Succès d’élevage en 2026

Cette année, presque toutes les femelles Kākāpō matures en matière de reproduction se sont reproduites, ce qui a donné naissance à environ 240 œufs. Bien que tous n’éclosent pas ou ne survivent pas, les scientifiques ont déjà enregistré 26 poussins vivants au 3 mars.

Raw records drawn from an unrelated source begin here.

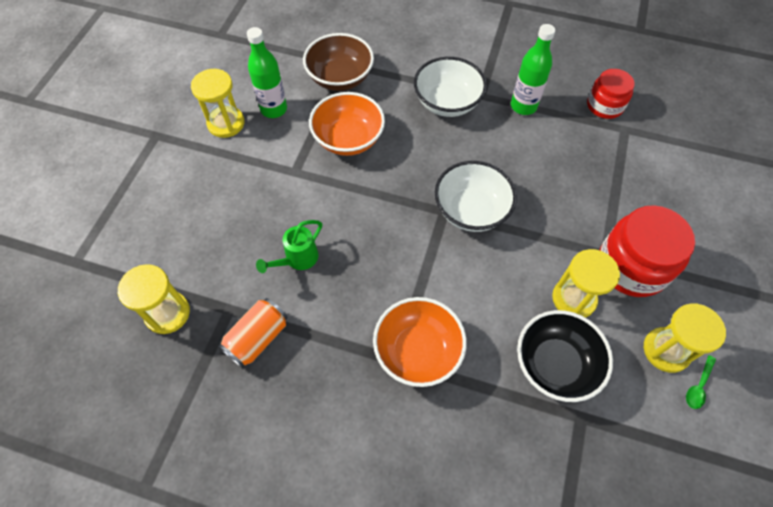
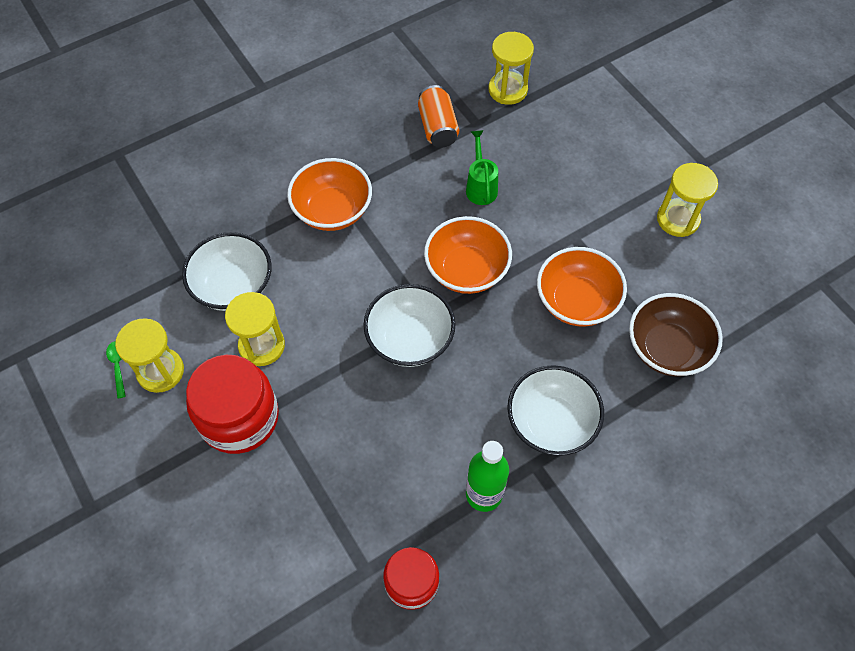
camera: 130 degrees right, 0 degrees up
green bottle [247,27,287,118] -> none
black bowl [517,310,613,402] -> white bowl [182,232,272,311]
none -> orange bowl [424,216,512,294]

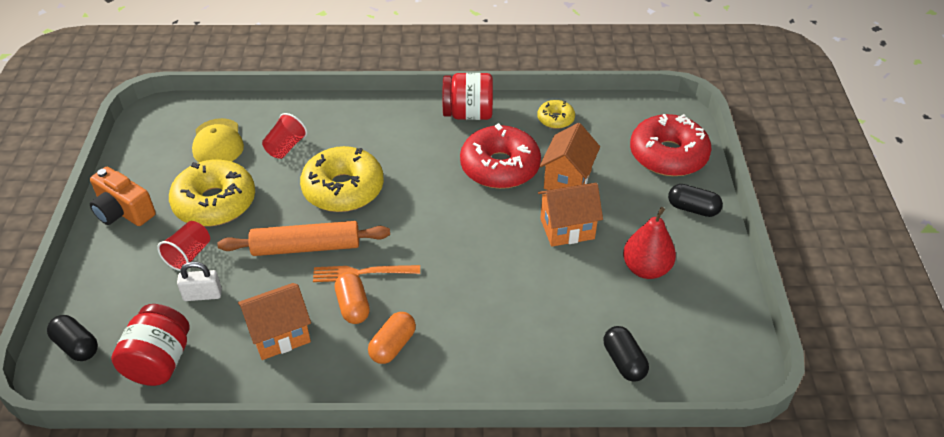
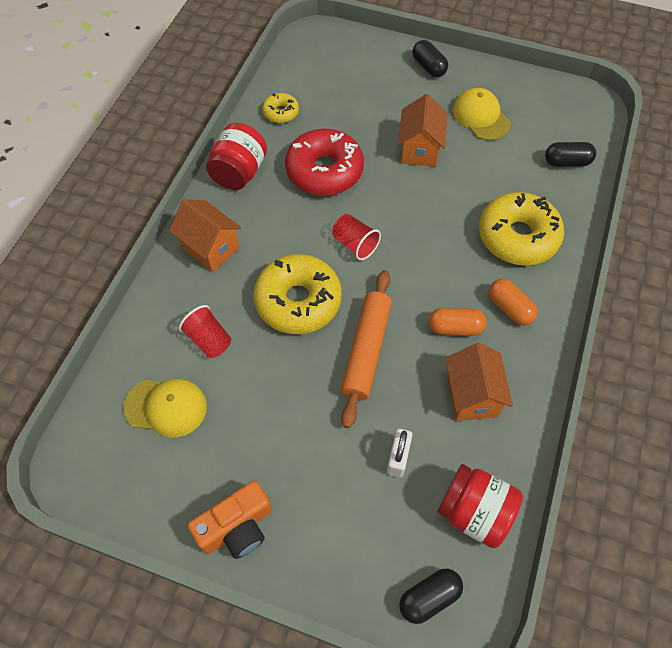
camera: 70 degrees left, 15 degrees up
red cup [157,221,210,271] -> red cup moved to [332,214,381,260]
yellow donut [169,160,255,227] -> yellow donut moved to [479,192,564,266]
orange fork [313,265,420,282] -> none
orange house [540,123,600,190] -> orange house moved to [169,199,241,272]
red pear [623,207,676,279] -> yellow cap [453,88,511,141]
red donut [630,114,711,176] -> none
black capsule [668,184,723,217] -> black capsule turned 75 degrees counterclockwise [412,40,448,77]

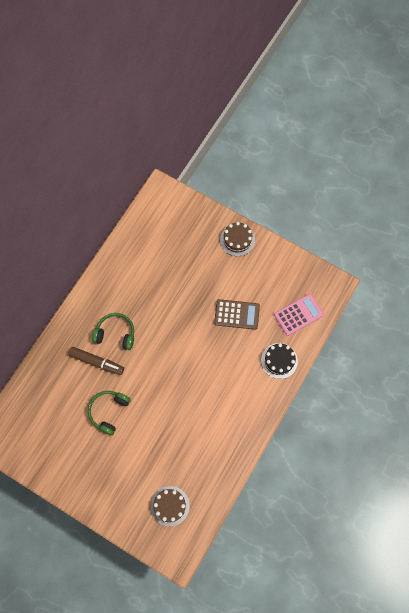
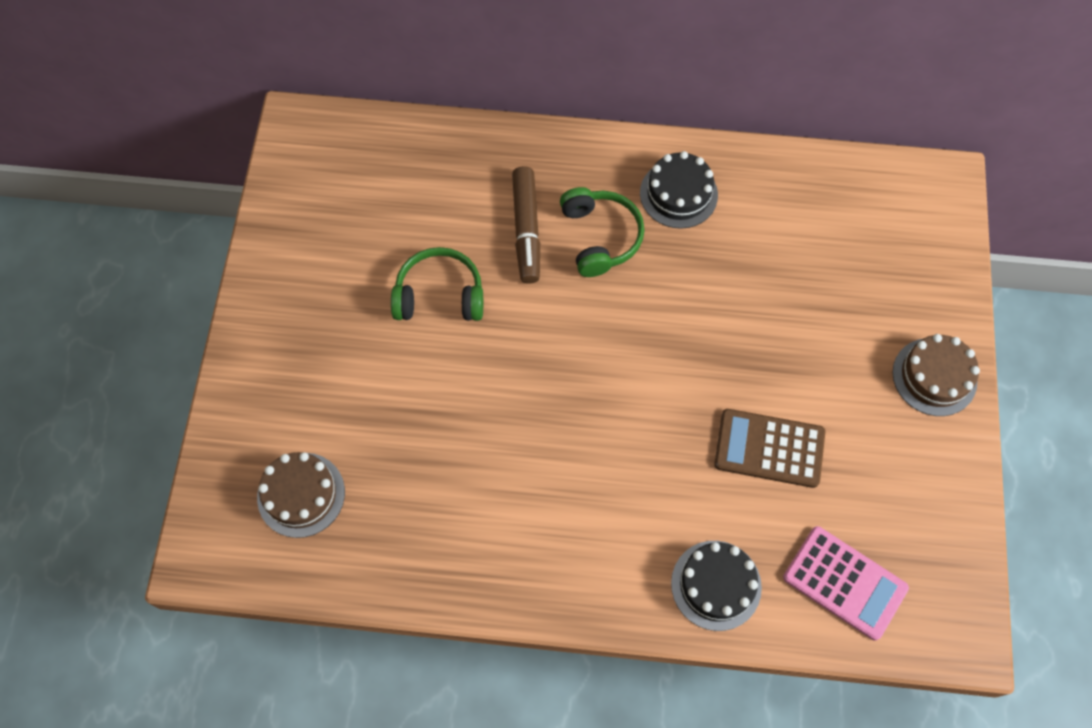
camera: 65 degrees right, 5 degrees down
brown calculator [214,299,260,330] -> brown calculator turned 120 degrees clockwise [714,409,825,488]
none -> black cake [640,151,718,229]

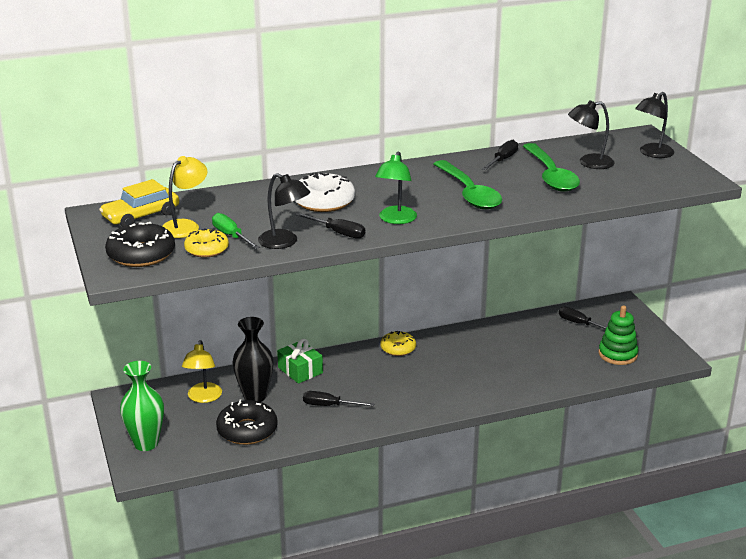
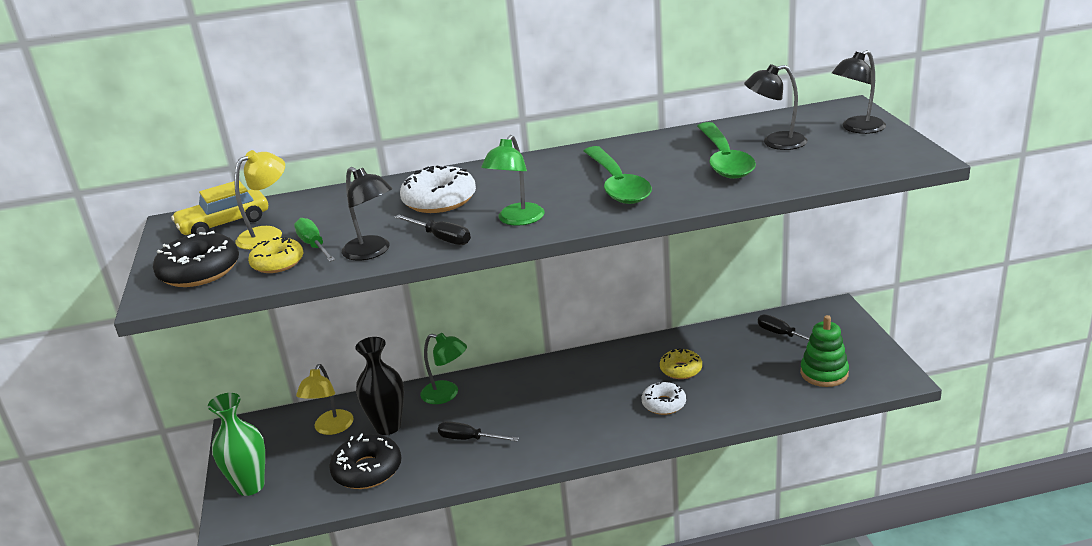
camera: 10 degrees right, 0 degrees up
green gift [277,339,323,384] -> green lamp [420,333,467,404]
yellow donut [380,331,416,356] -> yellow donut moved to [660,348,702,379]
black screwdriver [482,140,518,170] -> none
none -> white donut [642,381,686,415]

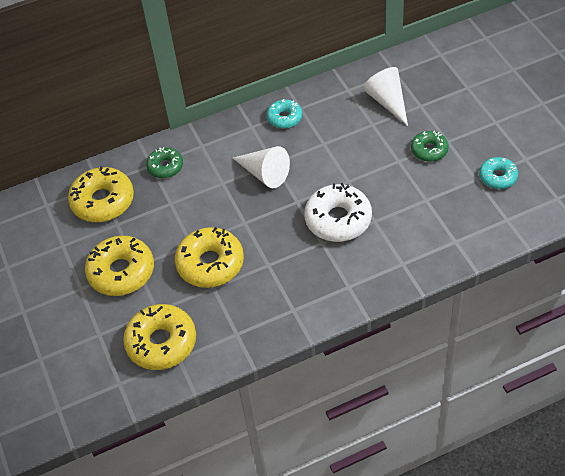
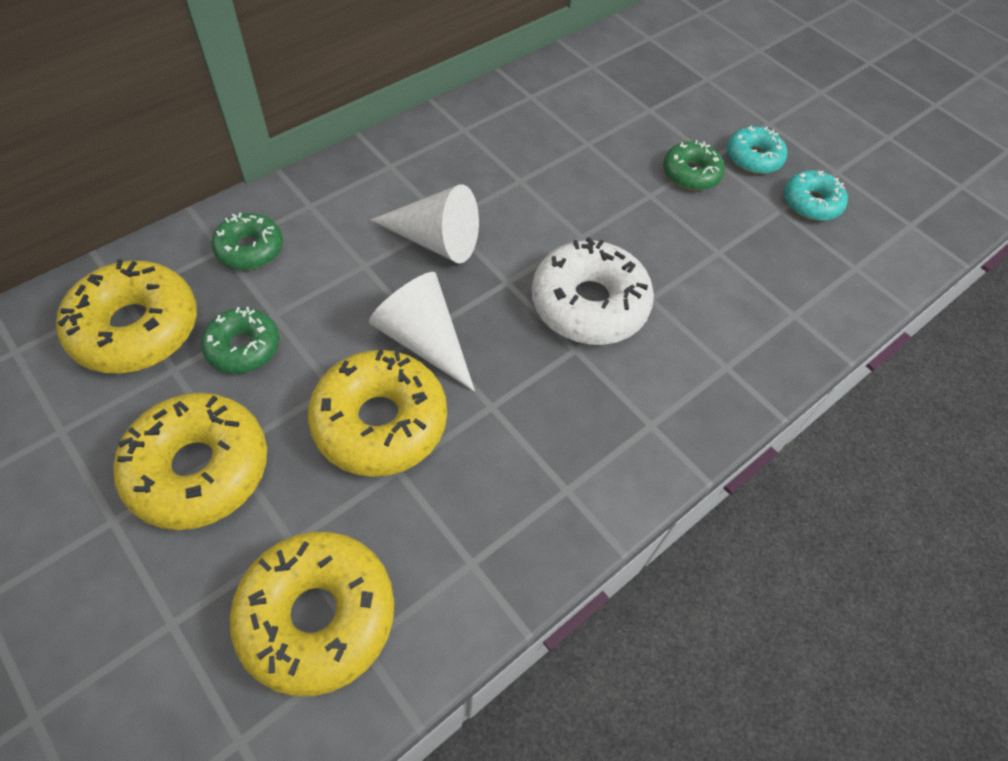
camera: 25 degrees left, 5 degrees up
turquoise donut [266,99,302,129] -> turquoise donut moved to [727,126,787,174]
white cone [363,67,408,126] -> white cone moved to [369,272,475,392]
none -> green donut [201,307,279,374]

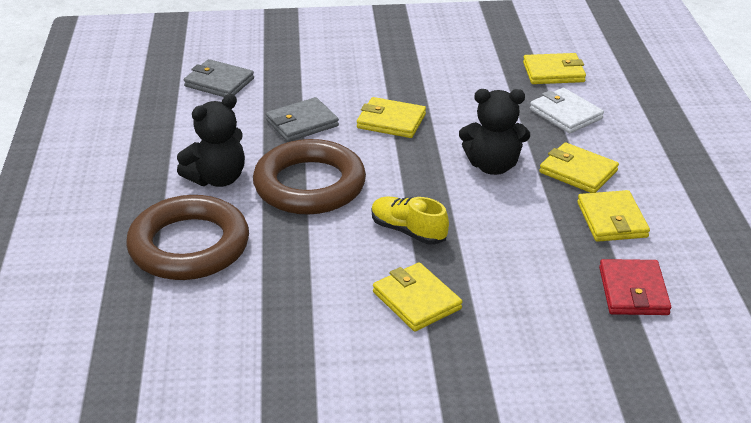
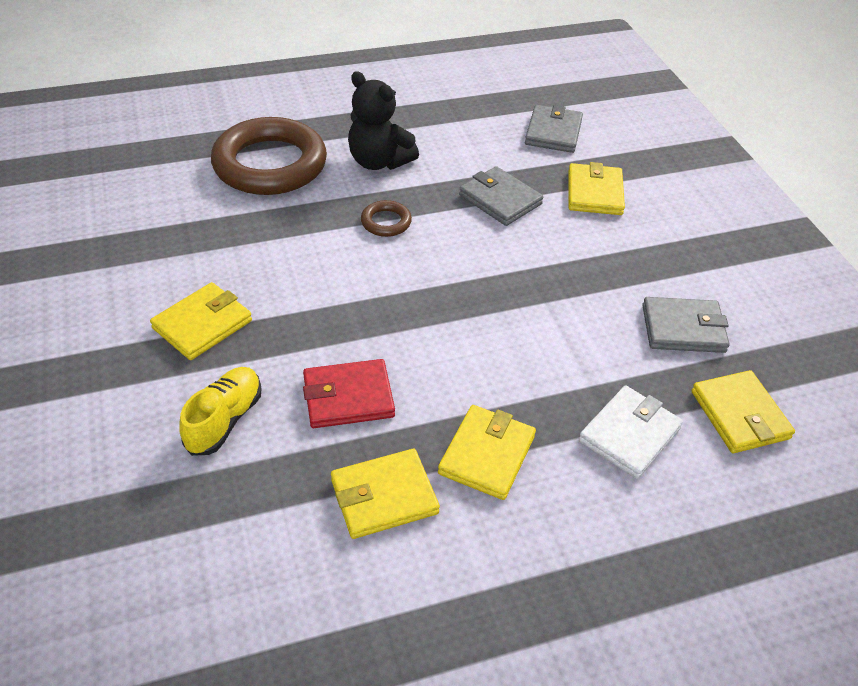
camera: 75 degrees right, 10 degrees up
brown ring [253,139,366,214] -> brown ring [361,200,412,237], size x0.42
yellow wallet [357,97,426,138] -> yellow wallet moved to [568,162,625,215]
yellow shoe [372,197,449,244] -> yellow shoe moved to [179,367,262,456]
black teddy bear [459,89,530,175] -> none
red wallet [599,259,671,315] -> red wallet moved to [303,359,395,428]
none -> grey wallet [642,297,730,353]

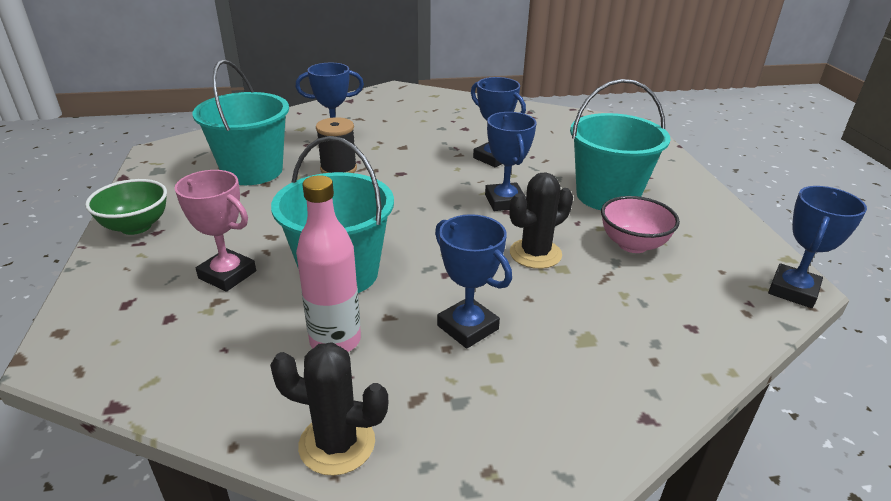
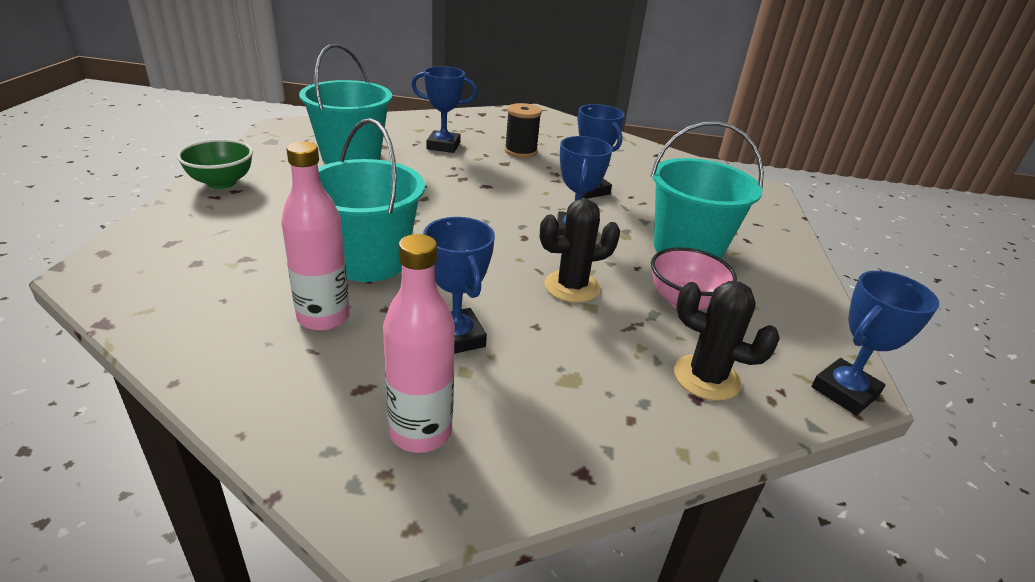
camera: 15 degrees right, 0 degrees up
pink trophy [174,170,256,292] -> none
black cactus [270,342,388,476] -> black cactus moved to [674,281,780,401]
black spool [316,117,357,173] -> black spool moved to [505,103,542,158]
none -> pink bottle [383,234,455,453]

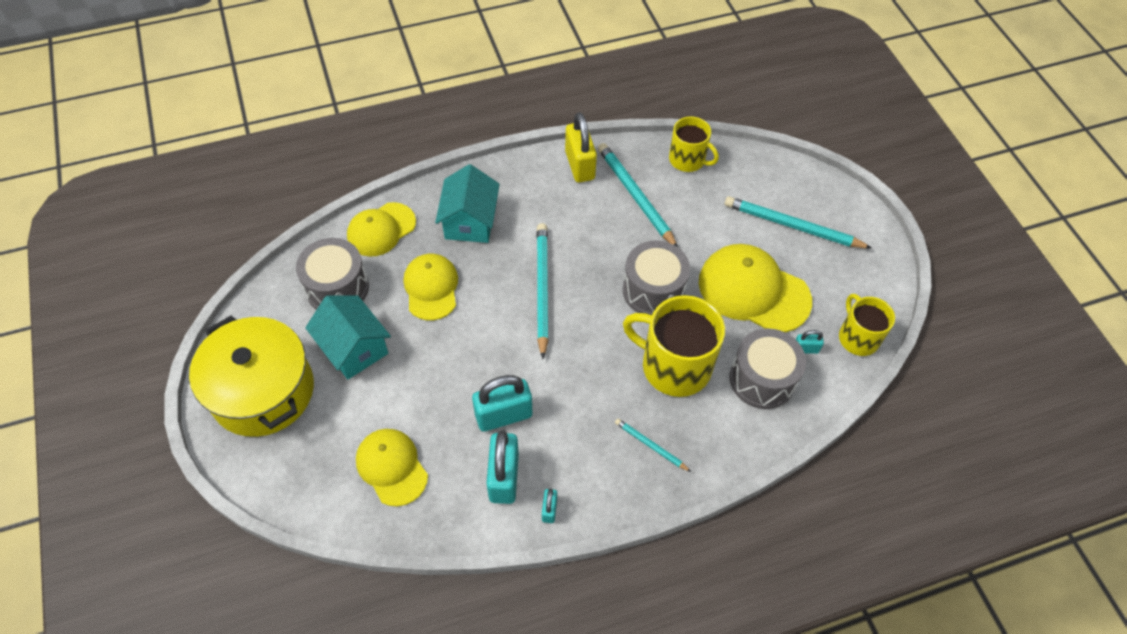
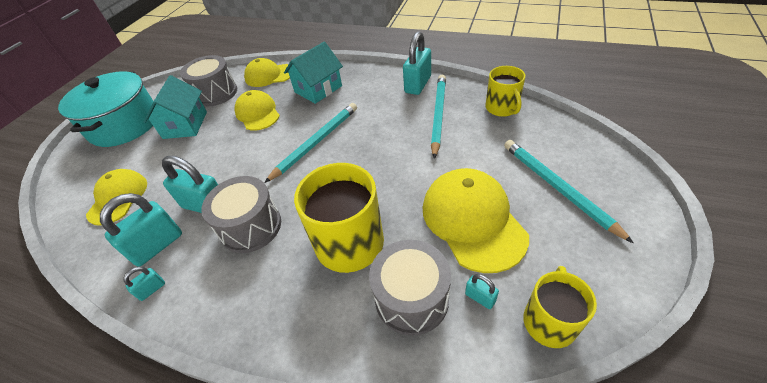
camera: 45 degrees right, 10 degrees down
yellow pot [189,316,314,437] -> turquoise pot [58,71,153,147]
yellow cap [404,254,458,320] -> yellow cap turned 60 degrees counterclockwise [234,90,280,131]
yellow padlock [565,112,597,182] -> turquoise padlock [403,32,431,95]
turquoise pencil [615,419,691,472] -> none
grey drum [623,241,690,315] -> grey drum moved to [201,176,281,253]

L’augmentation de la population est en partie due à quelques individus exceptionnellement fertiles, dont un mâle nommé Blades, qui a engendré 22 poussins depuis 1982 et a été déplacé vers « Bachelor Island » pour éviter une surreprésentation de ses gènes.

Soins maternels et dynasties à long terme

Les mères Kākāpō élèvent seules leurs poussins, grimpant jusqu’à 100 pieds dans la canopée de la forêt chaque nuit pour récolter quotidiennement une livre de baies par poussin. Certaines femelles se reproduisent depuis plus de 40 ans, créant ainsi de fortes lignées génétiques. Une matriarche, Nora, devrait devenir mère et arrière-arrière-grand-mère cette saison. Des caméras de nidification en direct, comme celle mettant en vedette Rakiura, permettent d’observer ce processus en temps réel.

Efforts de conservation et perspectives d’avenir

Le rétablissement du Kākāpō repose en grande partie sur des îles exemptes de prédateurs et gérées par le peuple Ngāi Tahu, qui considère l’espèce comme un trésor sacré. La population actuelle d’environ 236 oiseaux est désormais confrontée à des pressions pour s’étendre au-delà de ces petits refuges. Les écologistes s’efforcent de restaurer des habitats plus vastes en éradiquant les prédateurs envahissants comme les chats, les chiens et les hermines, qui ont historiquement décimé les populations de Kākāpō. L’objectif est d’atteindre 300 individus, une étape majeure pour cette espèce autrefois fragile. Les Ngāi Tahu ont même demandé que certains poussins nés cette année ne soient pas nommés, leur permettant ainsi de s’intégrer plus naturellement dans la nature.

Le cycle de reproduction de 2026 représente un tournant pour le Kākāpō, signalant un espoir renouvelé pour la survie à long terme de cette espèce unique et menacée.